Best practices for starting and stopping nodes in a Pega cluster
The best practice for maintaining high availability in a cluster is to dedicate a couple of nodes in the cluster to offline processing, such as for BIX and search indexing, and not have those nodes participate in end-user session load-balancing. This method minimizes the impact of agent processing on production performance for end-user sessions. These nodes can serve as the Elasticsearch host nodes, and should be isolated from restarts of the other production nodes.
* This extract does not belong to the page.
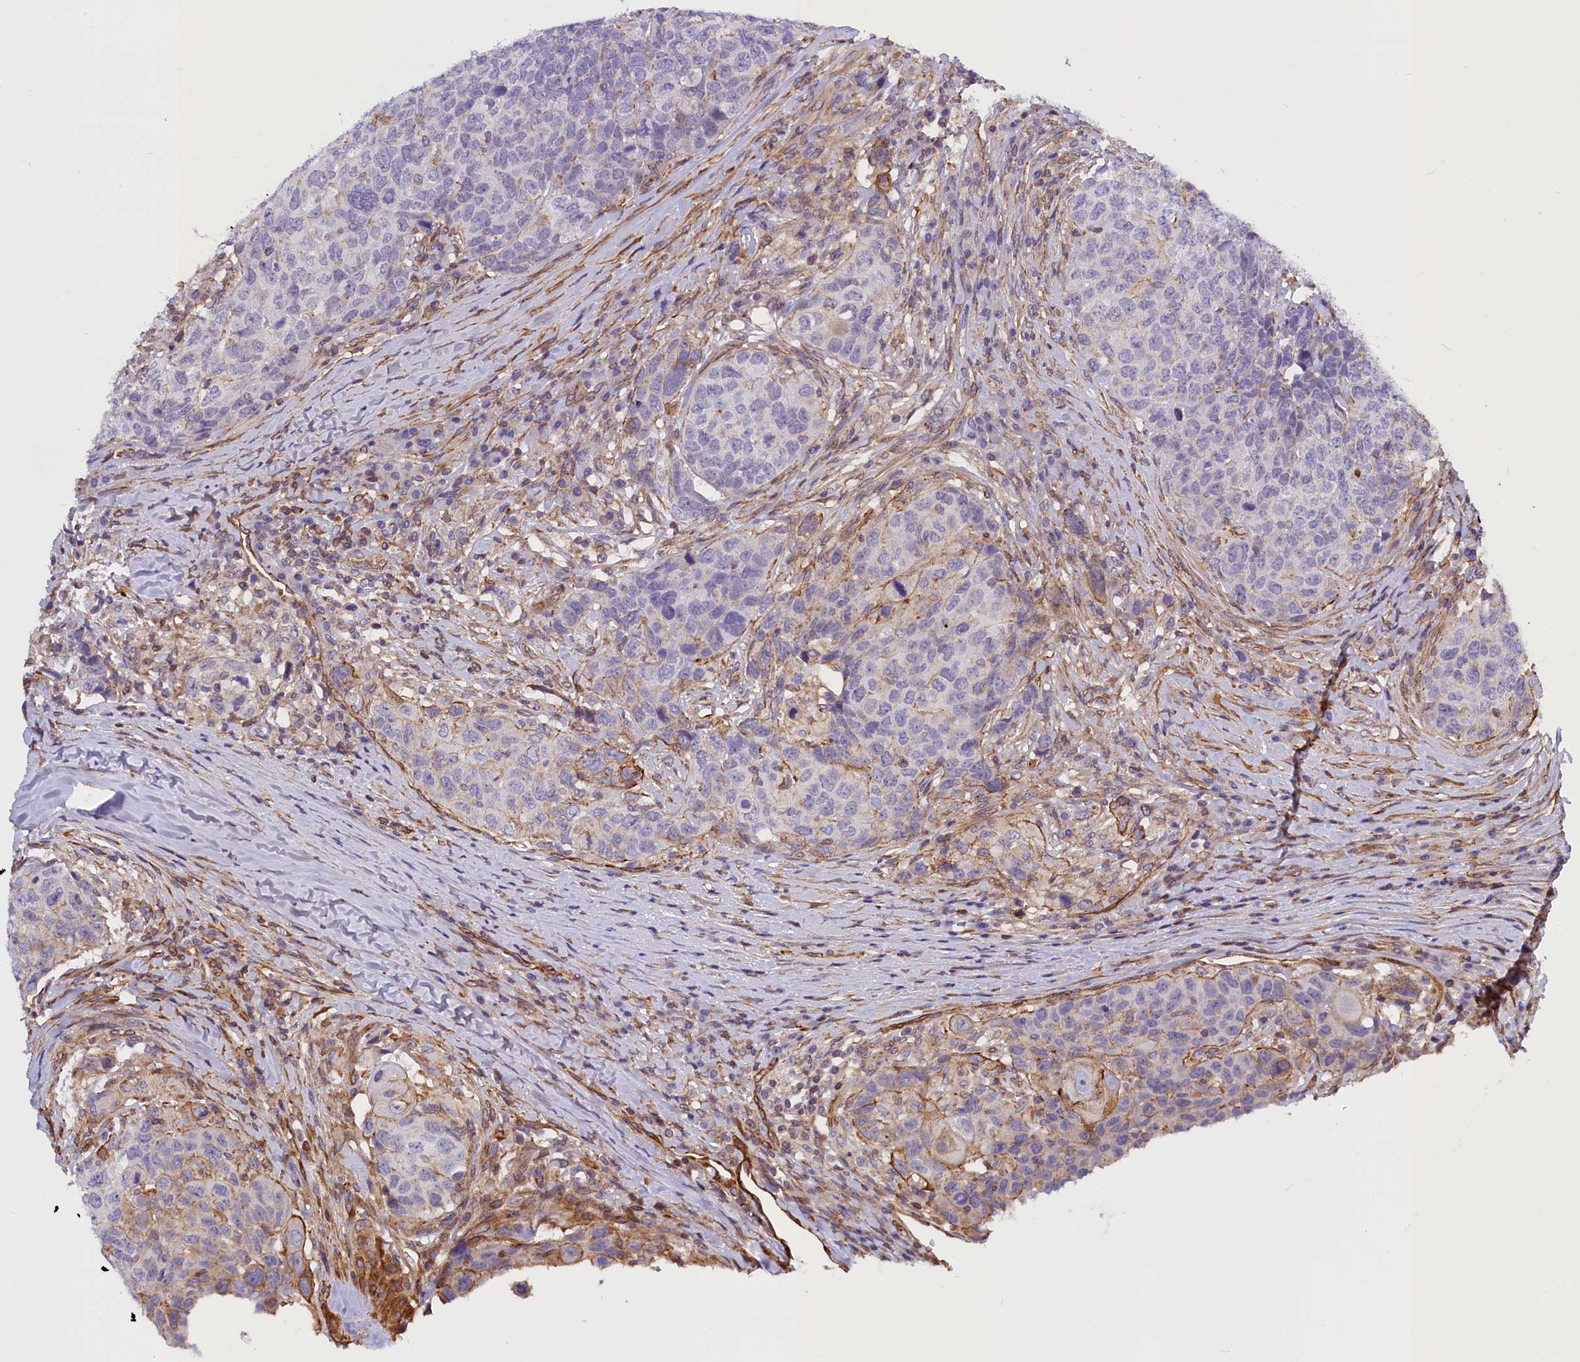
{"staining": {"intensity": "negative", "quantity": "none", "location": "none"}, "tissue": "head and neck cancer", "cell_type": "Tumor cells", "image_type": "cancer", "snomed": [{"axis": "morphology", "description": "Squamous cell carcinoma, NOS"}, {"axis": "topography", "description": "Head-Neck"}], "caption": "Immunohistochemistry histopathology image of head and neck cancer (squamous cell carcinoma) stained for a protein (brown), which displays no expression in tumor cells.", "gene": "MED20", "patient": {"sex": "male", "age": 66}}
This configuration provides a stable environment because, for example, the Node IDs for the Elasticsearch host nodes do not change very often, if at all.
If your environment is not set up in this way, follow the best practice procedures described in the rest of this article to obtain the best high availability possible.
Full system restart
Nodes should be shut down in the following order:
- Non-search nodes
- Secondary search nodes
- Primary search node
Shutting down the search nodes last minimizes the amount of time that search is unavailable.
Nodes should be started in the following order:
- Primary search node
- Secondary search nodes, after the primary node has started
- Remaining nodes
Starting nodes in the this order also ensures that search remains accessible to all nodes during the cluster startup. This order also ensures that all nodes started after the search node immediately discover the search node or nodes during its initialization process.
If nodes are started before the search node is available, the startup of these nodes is delayed because the ping request to the search node will have to time out, which delays initialization.
Single node restart
A single node can be restarted unless it is the only search node. In this case, the search node must be stopped first, and then all other nodes stopped. Start the search node first, and then start the rest of the nodes.
For high availability, configure more than one node to be a search node. This configuration will eliminate the need for a full restart if a search node must be restarted, as long as all configured search nodes are not quiesced at the same time.